Buenos Aires - Argentiniens Präsidentin Cristina Fernández de Kirchner hat am Donnerstag in der südargentinischen Stadt Ushuaia an einer Gedenkveranstaltung für den Falklandkrieg teilgenommen.

In dem Konflikt um die britischen Inseln vor der Küste Argentiniens starben 1982 655 argentinische und 255 britische Soldaten.

Archive werden geöffnet

Die Präsidentin kündigte in ihrer Rede an, dass im Malvinenmuseum in Buenos Aires ein Archiv geschaffen werden soll, in dem Erinnerungen von Kriegsteilnehmern gesammelt werden.

Außerdem sollen bisher geheime Dokumente aus Arneebeständen veröffentlicht werden, sofern das die Sicherheit des Landes nicht gefährde. Die Militärs haben nun 30 Werktage Zeit, das Material zu sichten.

foto: epa/argentinian presidency
Präsidentin Kirchner de Fernández vor Malvinen-Kulisse.

Kirchner rief die britische Regierung auf, kein Geld für die Verteidigung der in Südamerika als "Malvinas" bekannten Inseln mehr auszugeben, weil Argentinien für niemanden eine Bedrohung darstelle. Das Geld könnten die Briten sinnvoller in Armutsbekämpfung investieren, erklärte die Präsidentin.

"Keine Bedrohung"

Sie zeigte sich empört über einen Bericht in der britischen Boulevardzeitung "The Sun", in dem ihr Land als Bedrohung für die Sicherheit Großbritanniens dargestellt worden war: "Wir bereiten keine Invasion vor – womit auch?"

Britische Medien hatten im März vor einer Aufrüstung Argentiniens gewarnt. So habe Kirchner vor, zwölf russische Langstreckenbomber zu leasen, mit denen die knapp 400 Kilometer vor der Küste liegenden Inseln angegriffen werden könnten.
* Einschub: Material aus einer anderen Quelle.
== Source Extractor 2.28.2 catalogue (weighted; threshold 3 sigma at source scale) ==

Die britische Marine verfügt bis mindestens 2020 über keinen Flugzeugträger, was die Verteidigung abgelegener Kolonien erschwert.

Großbritanniens Verteidigungsminister Michael Fallon hatte kürzlich verkündet, die Truppen auf den Inseln verstärken zu wollen. Normalerweise sind auf dem Flugplatz Mount Pleasant bis zu vier Eurofighter stationiert, dazu kommt ein Kriegsschiff, das zwischen Westafrika und Südamerika pendelt.
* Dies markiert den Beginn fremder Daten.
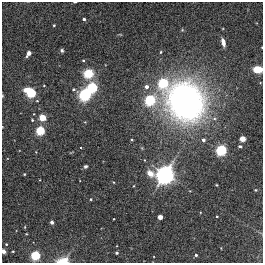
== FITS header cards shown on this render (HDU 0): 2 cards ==
NAXIS1  =                  261
NAXIS2  =                  261

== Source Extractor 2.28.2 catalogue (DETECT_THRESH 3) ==
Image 261 x 261 px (HDU 0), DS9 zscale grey, 1 PNG px = 1 image px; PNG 265 x 265 px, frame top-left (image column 1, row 261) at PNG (2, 2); no overlay
Background 0.00295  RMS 0.01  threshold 0.0302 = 3 sigma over >= 5 px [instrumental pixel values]
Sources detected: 45; all 45 listed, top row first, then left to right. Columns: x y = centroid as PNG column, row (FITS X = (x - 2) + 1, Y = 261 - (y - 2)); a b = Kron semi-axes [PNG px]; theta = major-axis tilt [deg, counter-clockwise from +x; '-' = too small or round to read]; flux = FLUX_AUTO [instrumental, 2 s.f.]
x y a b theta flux
75 2 3 2 - 0.67
84 19 3 3 - 1.8
54 25 3 3 - 0.72
223 42 9 4 -76 3.9
62 50 4 4 - 1.2
161 52 4 3 - 0.62
28 53 6 4 60 2.7
83 60 3 3 - 0.84
258 69 6 5 - 23
88 74 7 7 - 20
163 83 4 4 - 130
92 87 4 4 - 180
146 87 4 4 - 3.8
73 89 4 4 - 1.2
31 93 5 4 - 120
85 94 4 4 - 310
3 96 5 3 - 0.62
150 100 5 4 - 180
186 102 30 27 -54 320
42 117 4 4 - 38
32 120 4 3 - 0.71
40 130 4 4 - 110
242 139 4 4 - 20
131 140 3 3 - 0.83
203 140 4 4 - 2.3
240 146 4 4 - 1.4
221 150 4 4 - 200
85 166 4 3 - 1.3
24 174 2 2 - 0.51
165 174 8 6 8 580
216 185 3 2 - 0.5
255 190 4 4 - 0.55
91 199 3 2 - 0.54
217 216 3 2 - 0.63
160 217 4 3 - 10
114 219 2 2 - 0.47
52 222 3 3 - 3.3
26 234 3 2 - 0.45
6 244 3 3 - 0.65
3 251 4 3 - 2.9
13 251 3 2 - 0.52
117 253 3 3 - 1.4
35 255 4 4 - 130
196 255 4 4 - 1.5
63 261 11 6 8 12
At the frame edge (FLAGS 8, measured only in part): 5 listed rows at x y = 75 2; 258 69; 3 96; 3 251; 63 261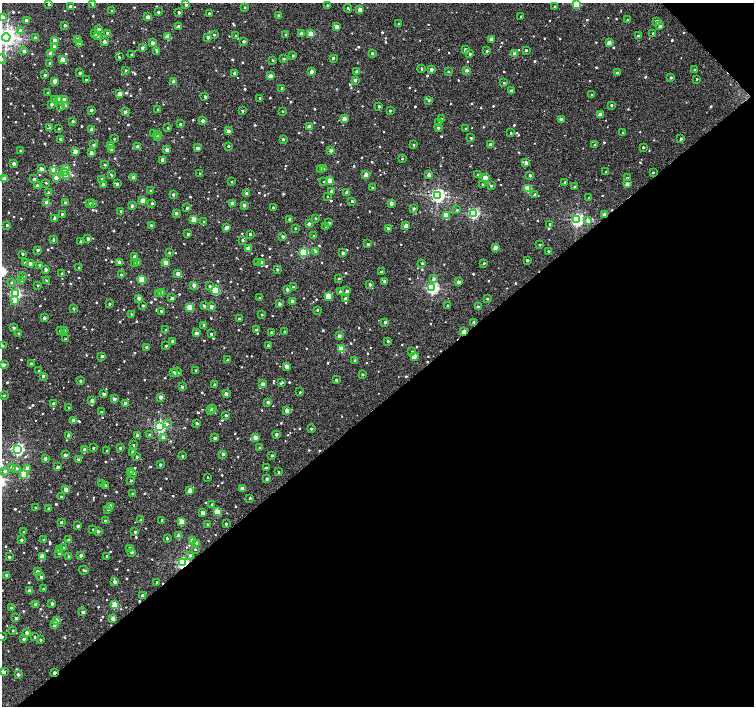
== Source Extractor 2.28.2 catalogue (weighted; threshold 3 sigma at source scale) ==
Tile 12 of 4 x 4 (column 4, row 3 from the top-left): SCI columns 4518-6021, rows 1622-3028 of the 6021 x 5991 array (HDU 1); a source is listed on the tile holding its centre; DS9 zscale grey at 2 x 2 block average (1 PNG px = mean of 2 x 2 image px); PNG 756 x 708 px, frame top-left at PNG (2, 3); each listed source drawn as its Kron ellipse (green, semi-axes under 4 px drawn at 4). Shown black and unused: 44% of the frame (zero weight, under 2 of 3 exposures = <1% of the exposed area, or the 3 px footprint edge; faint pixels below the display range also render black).
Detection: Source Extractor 2.28.2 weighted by HDU 2 'WHT'; one run over the whole footprint, this tile lists its part. Background 0.0201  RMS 0.0043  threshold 0.0193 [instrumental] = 3 sigma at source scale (4.5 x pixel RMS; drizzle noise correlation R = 1.50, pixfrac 1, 0.0396/0.0396 arcsec/px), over >= 5 px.
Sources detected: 839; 5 cosmic-ray / hot-pixel residue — neither listed nor drawn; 2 coinciding with a brighter row at this scale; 4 inside a brighter listed object's ellipse — not listed separately; of the other 828, all 500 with FLUX_AUTO >= 1.04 (the completeness limit of this list) listed and drawn (328 fainter detections not listed), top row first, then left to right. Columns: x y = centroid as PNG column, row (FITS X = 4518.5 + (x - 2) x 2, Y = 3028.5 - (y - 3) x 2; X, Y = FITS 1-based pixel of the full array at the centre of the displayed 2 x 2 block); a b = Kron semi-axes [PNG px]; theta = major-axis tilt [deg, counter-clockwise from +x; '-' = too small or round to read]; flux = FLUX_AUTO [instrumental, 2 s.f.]
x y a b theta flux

foto: epa/argentinian presidency
Blumen für die Gefallenen

Argentinien bemüht sich seit Jahren um Ersatz für seine in die Jahre gekommenen französischen Mirage-Kampfjets und dessen israelische Nachbauten. Bislang sind aber alle Versuche, modernes Fluggerät zu beschaffen, am Veto Großbritanniens oder der USA gescheitert, weil praktisch alle westlichen Kampfflugzeuge Bauteile aus diesen Staaten enthalten. Die Regierung erwägt nun, russische oder chinesische Jets zu kaufen.

Snowden: Briten spionierten

Dokumente aus dem Besitz des ehemaligen US-Geheimdienstmitarbeiters Edward Snowden sollen indes belegen, dass britische Agenten von 2008 bis zumindest 2011 in Argentinien spionierten. Im Rahmen der "Operation Quito" habe der Geheimdienst GCHQ Computerviren eingesetzt, Falschmeldungen verbreitet und versucht, die Glaubwürdigkeit der argentinischen Regierung zu untergraben, berichtete Snowdens Webseite "The Intercept".

2013 hatten sich die Bewohner der Inselgruppe mit überwältigender Mehrheit für einen Verbleib bei Großbritannien ausgesprochen, Argentinien erkennt das Referendum aber nicht an. Angesichts der Entdeckung großer Ölvorkommen vor den Inseln hatten sich die Spannungen zwischen beiden Staaten in den vergangenen Jahren wieder verschärft.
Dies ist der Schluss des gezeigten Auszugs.